=== YOUR OBJECTIVE ===
Your job is to copy every record exactly.

=== EXERCISE DATA ===
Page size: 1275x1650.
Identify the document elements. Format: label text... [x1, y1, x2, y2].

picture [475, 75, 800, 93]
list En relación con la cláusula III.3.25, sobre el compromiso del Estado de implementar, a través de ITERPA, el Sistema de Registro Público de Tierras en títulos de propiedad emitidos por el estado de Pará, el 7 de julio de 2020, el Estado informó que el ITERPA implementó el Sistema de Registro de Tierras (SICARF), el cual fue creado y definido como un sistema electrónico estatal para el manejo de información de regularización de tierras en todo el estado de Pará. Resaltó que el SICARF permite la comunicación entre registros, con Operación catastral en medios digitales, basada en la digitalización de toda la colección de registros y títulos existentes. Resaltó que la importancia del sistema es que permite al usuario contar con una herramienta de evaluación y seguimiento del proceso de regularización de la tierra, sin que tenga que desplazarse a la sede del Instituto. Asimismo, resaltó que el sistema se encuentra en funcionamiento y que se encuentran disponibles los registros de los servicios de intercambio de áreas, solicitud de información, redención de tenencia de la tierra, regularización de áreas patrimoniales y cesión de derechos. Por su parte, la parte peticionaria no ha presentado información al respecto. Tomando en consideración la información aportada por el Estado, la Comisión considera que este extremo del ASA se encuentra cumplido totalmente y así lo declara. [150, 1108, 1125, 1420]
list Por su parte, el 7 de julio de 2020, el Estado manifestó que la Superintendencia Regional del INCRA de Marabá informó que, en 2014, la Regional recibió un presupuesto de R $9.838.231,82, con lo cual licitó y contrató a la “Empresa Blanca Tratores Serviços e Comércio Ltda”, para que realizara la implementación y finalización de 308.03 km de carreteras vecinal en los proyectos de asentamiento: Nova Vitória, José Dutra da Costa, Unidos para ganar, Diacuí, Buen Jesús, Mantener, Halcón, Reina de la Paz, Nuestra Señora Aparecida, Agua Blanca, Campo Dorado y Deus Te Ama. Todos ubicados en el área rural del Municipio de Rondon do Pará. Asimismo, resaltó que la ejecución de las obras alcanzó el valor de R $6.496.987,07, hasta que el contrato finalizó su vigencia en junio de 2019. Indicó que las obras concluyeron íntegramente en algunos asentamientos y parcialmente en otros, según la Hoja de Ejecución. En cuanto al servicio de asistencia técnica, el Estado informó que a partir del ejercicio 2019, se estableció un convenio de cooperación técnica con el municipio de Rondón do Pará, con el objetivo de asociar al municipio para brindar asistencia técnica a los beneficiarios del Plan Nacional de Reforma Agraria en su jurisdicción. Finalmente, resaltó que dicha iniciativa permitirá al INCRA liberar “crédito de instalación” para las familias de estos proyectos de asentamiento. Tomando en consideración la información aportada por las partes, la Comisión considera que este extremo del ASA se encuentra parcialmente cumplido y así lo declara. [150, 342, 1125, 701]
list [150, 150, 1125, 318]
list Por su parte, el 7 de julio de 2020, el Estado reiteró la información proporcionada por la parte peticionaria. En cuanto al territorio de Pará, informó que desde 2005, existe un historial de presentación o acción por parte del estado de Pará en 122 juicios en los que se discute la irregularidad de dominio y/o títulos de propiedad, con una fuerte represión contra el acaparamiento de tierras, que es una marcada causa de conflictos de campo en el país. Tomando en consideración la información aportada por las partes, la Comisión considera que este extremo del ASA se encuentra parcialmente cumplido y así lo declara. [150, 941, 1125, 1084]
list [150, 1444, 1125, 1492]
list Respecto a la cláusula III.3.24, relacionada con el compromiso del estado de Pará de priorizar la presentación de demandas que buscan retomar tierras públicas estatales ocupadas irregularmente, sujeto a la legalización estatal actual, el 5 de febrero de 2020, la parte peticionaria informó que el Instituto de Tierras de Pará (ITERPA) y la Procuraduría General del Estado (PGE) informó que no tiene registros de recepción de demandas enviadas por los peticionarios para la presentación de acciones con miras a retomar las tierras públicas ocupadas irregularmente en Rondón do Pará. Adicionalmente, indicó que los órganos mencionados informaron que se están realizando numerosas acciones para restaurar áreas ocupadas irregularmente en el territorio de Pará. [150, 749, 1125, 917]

=== OUTPUT ===
Page size: 1275x1650.
Identify the document elements. Format: label text... [x1, y1, x2, y2].

picture [475, 75, 800, 93]
list En relación con la cláusula III.3.25, sobre el compromiso del Estado de implementar, a través de ITERPA, el Sistema de Registro Público de Tierras en títulos de propiedad emitidos por el estado de Pará, el 7 de julio de 2020, el Estado informó que el ITERPA implementó el Sistema de Registro de Tierras (SICARF), el cual fue creado y definido como un sistema electrónico estatal para el manejo de información de regularización de tierras en todo el estado de Pará. Resaltó que el SICARF permite la comunicación entre registros, con Operación catastral en medios digitales, basada en la digitalización de toda la colección de registros y títulos existentes. Resaltó que la importancia del sistema es que permite al usuario contar con una herramienta de evaluación y seguimiento del proceso de regularización de la tierra, sin que tenga que desplazarse a la sede del Instituto. Asimismo, resaltó que el sistema se encuentra en funcionamiento y que se encuentran disponibles los registros de los servicios de intercambio de áreas, solicitud de información, redención de tenencia de la tierra, regularización de áreas patrimoniales y cesión de derechos. Por su parte, la parte peticionaria no ha presentado información al respecto. Tomando en consideración la información aportada por el Estado, la Comisión considera que este extremo del ASA se encuentra cumplido totalmente y así lo declara. [150, 1108, 1125, 1420]
list Por su parte, el 7 de julio de 2020, el Estado manifestó que la Superintendencia Regional del INCRA de Marabá informó que, en 2014, la Regional recibió un presupuesto de R $9.838.231,82, con lo cual licitó y contrató a la “Empresa Blanca Tratores Serviços e Comércio Ltda”, para que realizara la implementación y finalización de 308.03 km de carreteras vecinal en los proyectos de asentamiento: Nova Vitória, José Dutra da Costa, Unidos para ganar, Diacuí, Buen Jesús, Mantener, Halcón, Reina de la Paz, Nuestra Señora Aparecida, Agua Blanca, Campo Dorado y Deus Te Ama. Todos ubicados en el área rural del Municipio de Rondon do Pará. Asimismo, resaltó que la ejecución de las obras alcanzó el valor de R $6.496.987,07, hasta que el contrato finalizó su vigencia en junio de 2019. Indicó que las obras concluyeron íntegramente en algunos asentamientos y parcialmente en otros, según la Hoja de Ejecución. En cuanto al servicio de asistencia técnica, el Estado informó que a partir del ejercicio 2019, se estableció un convenio de cooperación técnica con el municipio de Rondón do Pará, con el objetivo de asociar al municipio para brindar asistencia técnica a los beneficiarios del Plan Nacional de Reforma Agraria en su jurisdicción. Finalmente, resaltó que dicha iniciativa permitirá al INCRA liberar “crédito de instalación” para las familias de estos proyectos de asentamiento. Tomando en consideración la información aportada por las partes, la Comisión considera que este extremo del ASA se encuentra parcialmente cumplido y así lo declara. [150, 342, 1125, 701]
list [150, 150, 1125, 318]
list Por su parte, el 7 de julio de 2020, el Estado reiteró la información proporcionada por la parte peticionaria. En cuanto al territorio de Pará, informó que desde 2005, existe un historial de presentación o acción por parte del estado de Pará en 122 juicios en los que se discute la irregularidad de dominio y/o títulos de propiedad, con una fuerte represión contra el acaparamiento de tierras, que es una marcada causa de conflictos de campo en el país. Tomando en consideración la información aportada por las partes, la Comisión considera que este extremo del ASA se encuentra parcialmente cumplido y así lo declara. [150, 941, 1125, 1084]
list [150, 1444, 1125, 1492]
list Respecto a la cláusula III.3.24, relacionada con el compromiso del estado de Pará de priorizar la presentación de demandas que buscan retomar tierras públicas estatales ocupadas irregularmente, sujeto a la legalización estatal actual, el 5 de febrero de 2020, la parte peticionaria informó que el Instituto de Tierras de Pará (ITERPA) y la Procuraduría General del Estado (PGE) informó que no tiene registros de recepción de demandas enviadas por los peticionarios para la presentación de acciones con miras a retomar las tierras públicas ocupadas irregularmente en Rondón do Pará. Adicionalmente, indicó que los órganos mencionados informaron que se están realizando numerosas acciones para restaurar áreas ocupadas irregularmente en el territorio de Pará. [150, 749, 1125, 917]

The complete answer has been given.